En 1963, il signe un de ses films les plus connus, un des rares à avoir passé le million d'entrées en France (1,5 million plus précisément). C'est également un film plutôt cher au regard de ses autres films (on parle d'un budget qui dépassait les 5 millions de francs). Tout débute lorsque le producteur Carlo Ponti (à qui l'on doit La Strada, Blow up ou Affreux, sales et méchants) vient voir Godard pour une adaptation du roman d'Alberto Moravia (1954). Godard envisage Kim Novak et Frank Sinatra,Ponti Sophia Loren et Marcelo Mastroianni, ce seront finalement Brigitte Bardot et Michel Piccoli.
L'américain Joseph E Levine (l'homme derrière le montage américain de Godzilla) se rajoute à la fête et se révèle mécontent du premier montage. Il veut littéralement plus de cul et notamment celui de Bardot. Godard est obligé de faire des reshoots, sinon les américains ne payeront pas les derniers versements de la production du film. Il se trouve que sa manière de faire tient du plus majestueux des trolls. C'est ainsi que l'on s'est retrouvé avec la très belle scène multipliant les filtres, avec Bardot évoquant à Piccoli les parties de son corps et quelques plans par ci, par là.
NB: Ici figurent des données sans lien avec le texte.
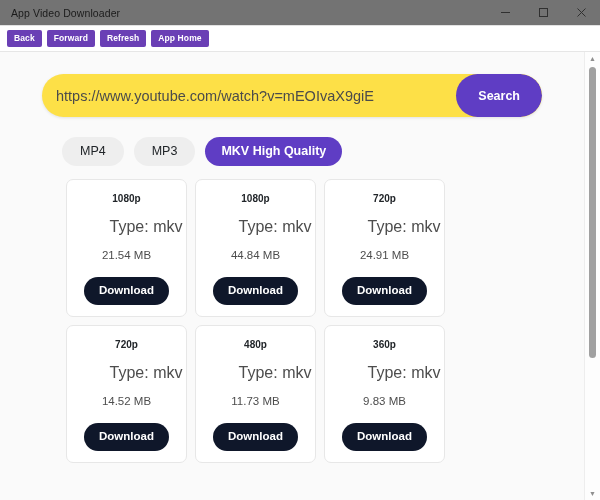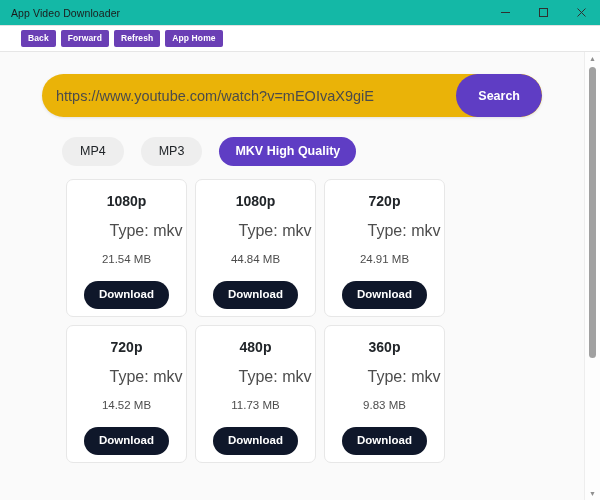"App Video Downloader" .titlebar { background: #14b8a6 -> #737373 }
Une technique du troll qu'il refera sur King Lear (1987), au point de faire enrager le père Golan à jamais.
Le Mépris parle d'ailleurs constamment de cinéma, puisqu'il suit un scénariste (ou du moins un écrivain faisant des extras au cinéma) sur le tournage d'un film de Fritz Lang qu'il est censé réécrire. Il est d'ailleurs ironique de retrouver une scène de projection où le producteur joué par Jack Palance s'énerve de ce qu'il voit. Les différents intervenants n'ont pas la même vision des choses, entraînant des divergences artistiques sur le fond même du film. Ainsi, l'histoire d'amour d'Ulysse et Pénélope change du tout au tout en fonction de l'évolution du couple Piccoli / Bardot, entraînant des changements radicaux dans le script (est-ce que Pénélope aime encore Ulysse ?). Plus le couple s'envenime, plus le scénariste va écrire de manière négative jusqu'au point de non-retour.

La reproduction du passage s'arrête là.